It is my firm belief that principals and heads of school need to be educators and educational leaders first and foremost. They need to be in the classrooms constantly, observing and working with teachers to make them as effective as their abilities allow, and to help them rise above whatever shortcomings may exist. Leave the administrivia to others. There are plenty of (too many?) administrators in our schools to deal with assemblies, programming, PR, fundraising etc. Unfortunately, in today’s world, not every principal’s strength is teaching or teacher supervision.

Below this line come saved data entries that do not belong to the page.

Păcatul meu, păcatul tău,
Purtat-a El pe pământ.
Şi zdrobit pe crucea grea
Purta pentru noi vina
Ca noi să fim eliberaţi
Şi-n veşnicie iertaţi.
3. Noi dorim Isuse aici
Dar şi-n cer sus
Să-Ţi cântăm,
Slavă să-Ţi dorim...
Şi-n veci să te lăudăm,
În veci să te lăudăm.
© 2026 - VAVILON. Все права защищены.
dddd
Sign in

Regardless of a principal’s abilities to coach teachers, regular formal and informal evaluations are mandatory. There are many formats to accomplish this. Back in the day I would videotape a teacher’s lesson. Simply by viewing the tape a teacher would see immediately if he/she was sticking to the lesson plan, allowing sufficient response time to questions, if he/she was calling only on boys/girls, or only to one side of the room, was speaking too quickly, was asking challenging questions not just regurgitation etc. Substandard performance tapes would be erased. Good ones would be saved in a library of teaching excellence by subject and grade.
Another technique is called Teaching Rounds, much like Grand Rounds for medical students in a hospital. Every school has exceptional teachers who stand out. Keeping an exemplary teacher’s knowledge and ability isolated inside a classroom isn’t just poor practice, it’s almost malpractice. Schools can work out the schedule so that on a regular basis teachers can observe another teacher teach. The learning experience and feedback of what they will learn will be very worthwhile. This applies to veteran educators as well as to novice teachers. In educational research terminology this is referred to as creating a community of practice.

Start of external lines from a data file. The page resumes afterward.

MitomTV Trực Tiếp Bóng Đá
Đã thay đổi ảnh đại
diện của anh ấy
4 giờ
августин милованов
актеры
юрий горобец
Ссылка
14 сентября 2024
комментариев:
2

There are good teachers, excellent teachers, and exceptional teachers. We know who they are. They are the ones parents clamor for for their children. These teachers seems to be tapping into multiple brains simultaneously, quickly analyzing what different students need, and responding in the moment to meet those needs. Add to that warmth and humor, and this classroom is alive with learning. Whether the subject is math, chumash, science, or dinim, there is excitement taking place in this classroom.
Colleagues who have worked side by side for years in adjoining classrooms may be unaware of what is happening next door. Not once has either of them ever been in the other’s classroom to observe. Teachers learn a great deal about how to work better as they work every day. They deepen their knowledge about students and teaching every time they step in front of a classroom. Although teachers can learn a great deal from research, they also can also learn a great deal from each other, especially when they have the opportunities and structures to do so.
Although it is wonderful that some students have the opportunity to learn from an extraordinary teacher, his/her presence in that school does not help the other students in that school. Those children don’t benefit at all from having this exemplary teacher in their school because this knowledge and these skills were never shared with colleagues. Don’t those children also have the right to benefit from what was known and demonstrated by an exemplary teacher? Children’s educational life will be enhanced if teachers share what they know with each other.
No teacher should work in isolation. By opening the doors to their practice, teachers demonstrate the value they place on their own learning and their belief that they have much to share with others.
My sixth-grade teacher, Mrs. Oestreicher, made us memorize the following words and had us chant them in unison at the end of the school day:
Good, better, best. Never let it rest. Until the good is better, and the better is best.